■ **EXERCISE AIM**: The line containing "index dip: (41, 190)" and every line after it, through the last one below: output exactly these and nothing else.

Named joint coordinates
================================
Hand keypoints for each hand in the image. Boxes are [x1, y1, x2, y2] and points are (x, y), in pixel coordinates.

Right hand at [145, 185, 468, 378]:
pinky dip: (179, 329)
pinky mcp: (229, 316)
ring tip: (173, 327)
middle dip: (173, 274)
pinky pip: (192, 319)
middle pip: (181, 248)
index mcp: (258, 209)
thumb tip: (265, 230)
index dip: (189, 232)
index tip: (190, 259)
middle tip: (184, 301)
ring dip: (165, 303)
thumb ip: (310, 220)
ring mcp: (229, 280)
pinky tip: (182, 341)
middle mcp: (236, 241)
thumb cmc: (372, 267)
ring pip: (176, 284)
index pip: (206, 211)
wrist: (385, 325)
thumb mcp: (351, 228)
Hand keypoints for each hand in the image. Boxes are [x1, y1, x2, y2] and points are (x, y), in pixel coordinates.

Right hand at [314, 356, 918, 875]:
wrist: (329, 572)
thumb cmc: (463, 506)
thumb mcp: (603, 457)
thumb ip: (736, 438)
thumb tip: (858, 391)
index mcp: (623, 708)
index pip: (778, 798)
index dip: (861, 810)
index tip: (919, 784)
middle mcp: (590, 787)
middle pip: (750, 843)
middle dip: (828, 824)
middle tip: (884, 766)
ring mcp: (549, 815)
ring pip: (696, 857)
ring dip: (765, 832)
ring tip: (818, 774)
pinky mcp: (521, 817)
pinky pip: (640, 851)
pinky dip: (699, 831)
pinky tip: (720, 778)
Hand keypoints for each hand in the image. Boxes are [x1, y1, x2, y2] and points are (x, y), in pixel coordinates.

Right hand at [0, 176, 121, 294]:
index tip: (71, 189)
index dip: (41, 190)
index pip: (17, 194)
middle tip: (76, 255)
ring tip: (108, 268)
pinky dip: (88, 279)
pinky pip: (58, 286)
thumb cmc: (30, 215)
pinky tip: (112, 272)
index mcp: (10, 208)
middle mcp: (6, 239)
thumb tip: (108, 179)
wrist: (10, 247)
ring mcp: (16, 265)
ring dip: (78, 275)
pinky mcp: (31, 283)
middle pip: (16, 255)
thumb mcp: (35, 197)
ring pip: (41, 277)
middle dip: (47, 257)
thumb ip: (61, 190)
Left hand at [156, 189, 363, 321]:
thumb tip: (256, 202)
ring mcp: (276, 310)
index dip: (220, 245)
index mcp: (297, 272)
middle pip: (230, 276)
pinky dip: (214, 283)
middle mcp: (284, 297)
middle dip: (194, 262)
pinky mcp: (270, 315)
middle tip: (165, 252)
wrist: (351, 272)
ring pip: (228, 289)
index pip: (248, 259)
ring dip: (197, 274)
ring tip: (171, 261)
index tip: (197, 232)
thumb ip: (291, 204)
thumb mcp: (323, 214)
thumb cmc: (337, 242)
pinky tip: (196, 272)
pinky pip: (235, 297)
================================
■ **SOLUTION TO THIS EXERCISE**:
index dip: (41, 190)
index pip: (17, 194)
middle tip: (76, 255)
ring tip: (108, 268)
pinky dip: (88, 279)
pinky pip: (58, 286)
thumb cmc: (30, 215)
pinky tip: (112, 272)
index mcp: (10, 208)
middle mcp: (6, 239)
thumb tip: (108, 179)
wrist: (10, 247)
ring mcp: (16, 265)
ring dip: (78, 275)
pinky mcp: (31, 283)
middle pip: (16, 255)
thumb mcp: (35, 197)
ring pip: (41, 277)
middle dip: (47, 257)
thumb ip: (61, 190)
Left hand at [156, 189, 363, 321]:
thumb tip: (256, 202)
ring mcp: (276, 310)
index dip: (220, 245)
index mcp: (297, 272)
middle pip: (230, 276)
pinky dip: (214, 283)
middle mcp: (284, 297)
middle dip: (194, 262)
pinky mcp: (270, 315)
middle tip: (165, 252)
wrist: (351, 272)
ring pip: (228, 289)
index pip: (248, 259)
ring dip: (197, 274)
ring tip: (171, 261)
index tip: (197, 232)
thumb ip: (291, 204)
thumb mcp: (323, 214)
thumb cmc: (337, 242)
pinky tip: (196, 272)
pinky pip: (235, 297)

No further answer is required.